Stored items
+===+

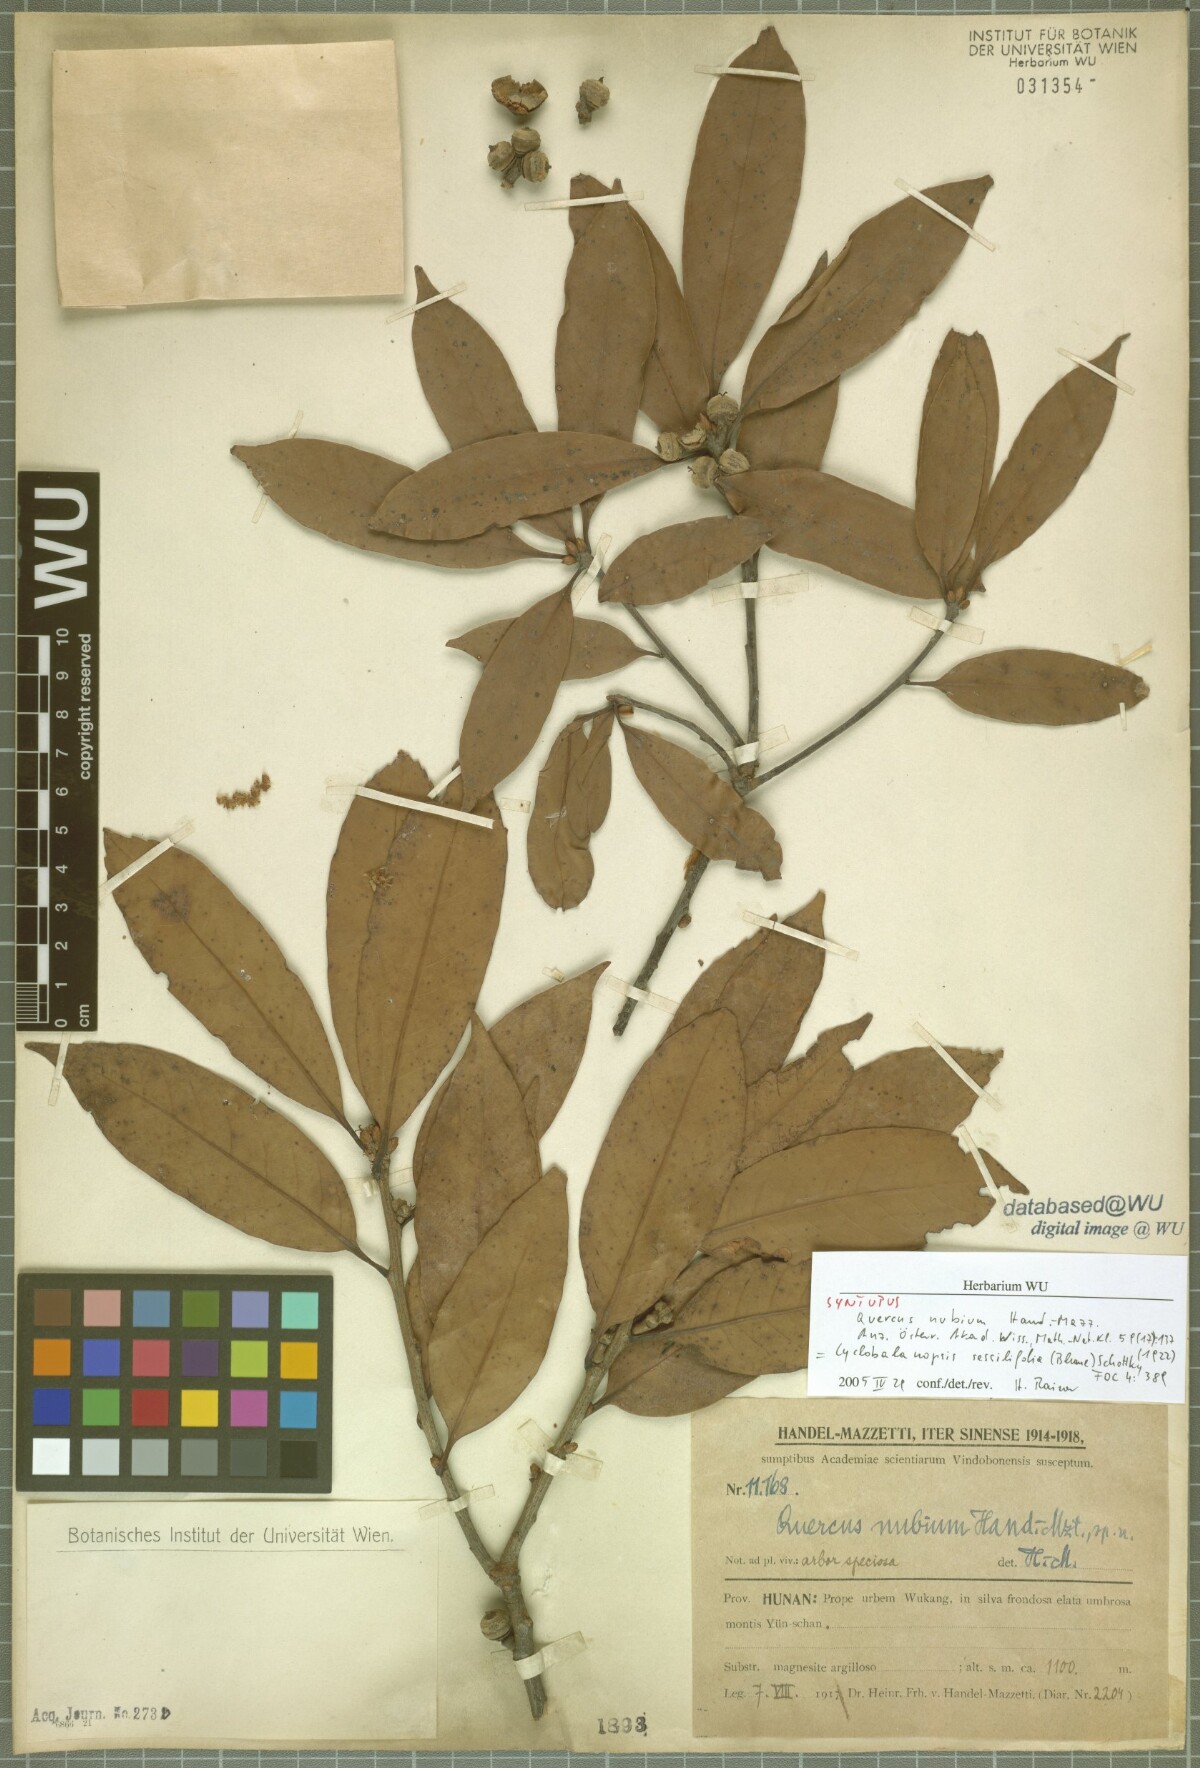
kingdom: Plantae
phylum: Tracheophyta
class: Magnoliopsida
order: Fagales
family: Fagaceae
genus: Quercus
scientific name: Quercus sessilifolia
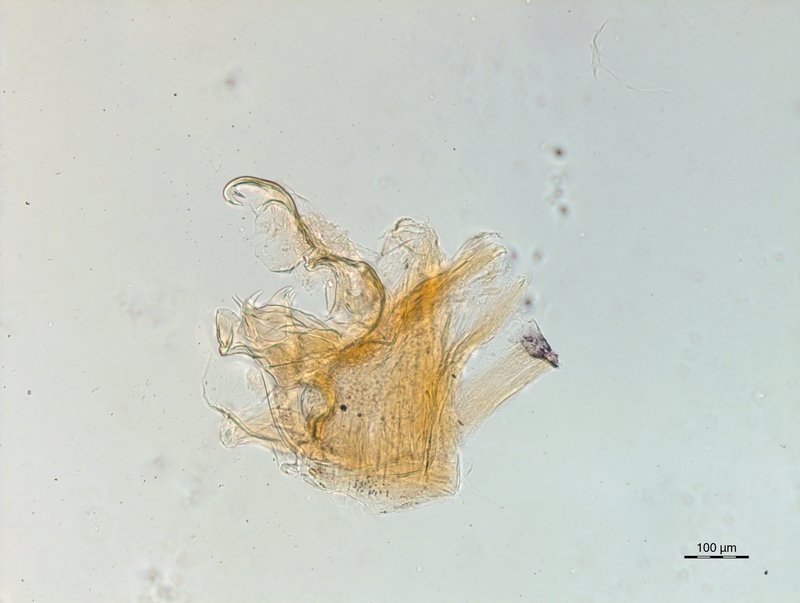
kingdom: Animalia
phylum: Arthropoda
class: Diplopoda
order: Chordeumatida
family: Craspedosomatidae
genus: Ochogona
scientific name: Ochogona caroli
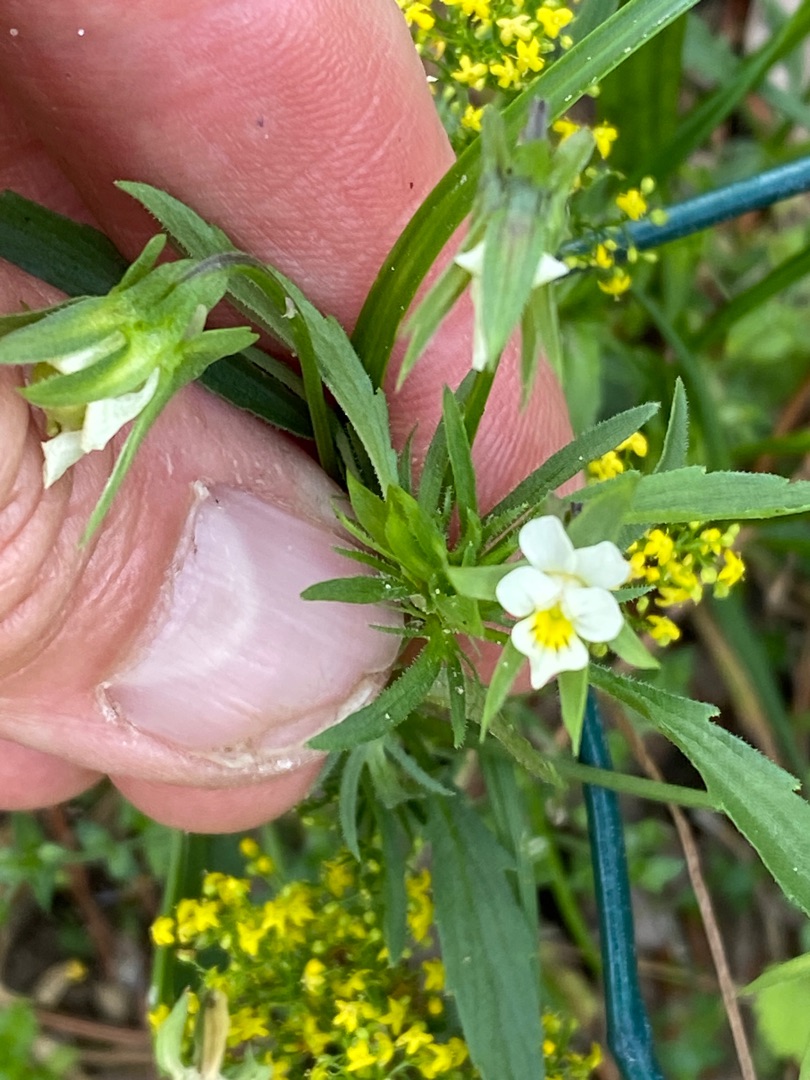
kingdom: Plantae
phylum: Tracheophyta
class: Magnoliopsida
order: Malpighiales
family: Violaceae
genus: Viola
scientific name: Viola arvensis
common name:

+===+

WORK TO COMPLETE
Copy out every line of the records above word for word, leaving out the pictures.

FINISHED TASK
kingdom: Plantae
phylum: Tracheophyta
class: Magnoliopsida
order: Fagales
family: Fagaceae
genus: Quercus
scientific name: Quercus sessilifolia
kingdom: Animalia
phylum: Arthropoda
class: Diplopoda
order: Chordeumatida
family: Craspedosomatidae
genus: Ochogona
scientific name: Ochogona caroli
kingdom: Plantae
phylum: Tracheophyta
class: Magnoliopsida
order: Malpighiales
family: Violaceae
genus: Viola
scientific name: Viola arvensis
common name:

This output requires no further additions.